Yiannis Kypri was forced out by central bank governor Panicos Demetriades, who has himself come under fire for his handling of Cypurs’ banking crisis.
Yiannis Kypri’s removal came on the orders of Cyprus’ bailout lenders, the Cyprus News Agency reported.
The authorities are struggling to reopen the country’s banks on Thursday.
Bank of Cyprus is to be restructured and merged with parts of the failed number two lender, Laiki Bank.
The reasons for Yiannis Kypri’s sudden removal were not immediately clear.
The bank’s chairman Andreas Artemis handed in his resignation on Tuesday, but local reports suggested that the troubled bank’s board had rejected his resignation.
Panicos Demetriades, the central bank governor, was widely criticized on Tuesday for suggesting that Bank of Cyprus was going to be wound up in the same way as is planned for Laiki Bank.
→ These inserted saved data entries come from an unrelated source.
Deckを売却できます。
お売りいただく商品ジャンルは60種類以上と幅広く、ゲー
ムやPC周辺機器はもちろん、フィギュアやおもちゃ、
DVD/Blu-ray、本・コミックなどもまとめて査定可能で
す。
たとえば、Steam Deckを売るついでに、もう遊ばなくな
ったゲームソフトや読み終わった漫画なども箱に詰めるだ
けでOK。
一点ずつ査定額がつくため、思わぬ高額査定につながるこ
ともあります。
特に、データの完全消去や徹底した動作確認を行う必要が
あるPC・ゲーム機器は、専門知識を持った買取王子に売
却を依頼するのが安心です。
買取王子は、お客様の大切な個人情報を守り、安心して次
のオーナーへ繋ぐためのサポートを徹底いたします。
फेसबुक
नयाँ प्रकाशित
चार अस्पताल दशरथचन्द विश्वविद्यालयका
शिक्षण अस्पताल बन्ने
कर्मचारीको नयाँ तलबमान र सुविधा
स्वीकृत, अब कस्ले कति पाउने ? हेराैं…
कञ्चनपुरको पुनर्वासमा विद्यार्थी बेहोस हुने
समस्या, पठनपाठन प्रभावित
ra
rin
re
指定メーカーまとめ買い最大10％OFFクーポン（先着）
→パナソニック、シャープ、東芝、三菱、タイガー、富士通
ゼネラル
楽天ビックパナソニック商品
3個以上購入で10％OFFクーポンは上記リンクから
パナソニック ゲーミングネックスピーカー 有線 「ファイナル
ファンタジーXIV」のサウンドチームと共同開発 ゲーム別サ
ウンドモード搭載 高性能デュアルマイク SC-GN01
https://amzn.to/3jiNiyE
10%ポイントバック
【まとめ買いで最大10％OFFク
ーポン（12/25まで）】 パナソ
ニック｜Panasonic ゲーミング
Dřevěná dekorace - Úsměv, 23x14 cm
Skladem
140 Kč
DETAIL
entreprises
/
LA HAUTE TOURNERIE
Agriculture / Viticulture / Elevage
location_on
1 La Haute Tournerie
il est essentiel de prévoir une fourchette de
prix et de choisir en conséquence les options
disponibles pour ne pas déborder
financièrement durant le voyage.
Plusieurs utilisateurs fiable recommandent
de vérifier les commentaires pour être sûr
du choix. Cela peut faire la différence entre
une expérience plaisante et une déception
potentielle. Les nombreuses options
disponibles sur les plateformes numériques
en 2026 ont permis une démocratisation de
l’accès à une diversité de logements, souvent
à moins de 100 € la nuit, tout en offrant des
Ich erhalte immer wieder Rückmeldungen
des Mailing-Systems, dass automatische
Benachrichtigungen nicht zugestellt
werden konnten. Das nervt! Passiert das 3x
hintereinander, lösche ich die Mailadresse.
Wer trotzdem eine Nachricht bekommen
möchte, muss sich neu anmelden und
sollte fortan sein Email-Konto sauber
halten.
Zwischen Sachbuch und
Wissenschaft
The apparently erroneous statement led to demonstrations and calls for his resignation from Bank of Cyprus staff.
On Tuesday, Panicos Demetriades said that “superhuman” efforts were being made to ready the banks for reopening.
They have been shut for more than a week as a controversial bailout was negotiated, which will see many depositors take losses.
“We have to restore the public’s trust in banks,” he said.
Meanwhile, Cyprus is planning to impose a weekly limit on cash withdrawals, among other restrictions on money transfers, even following the banks’ reopening.
The country’s draft capital controls include export limits on euros and a ban on cashing cheques.
In addition, fixed-term deposits will have to be held until maturity.
The restrictions are expected to be tighter for accounts at Bank of Cyprus and Laiki Bank.
Panicos Demetriades has confirmed that “temporary” capital controls will be imposed on the island, without giving details.
Banks have not been open since March 15. Their reopening had been expected after Cyprus agreed a deal with the IMF and the EU that releases 10 billion euros in support.
The Cypriot authorities had previously said all that but the biggest two banks would open on Tuesday, march 26, but they have remained shut while the finer details of capital controls are handled by the Cypriot central bank.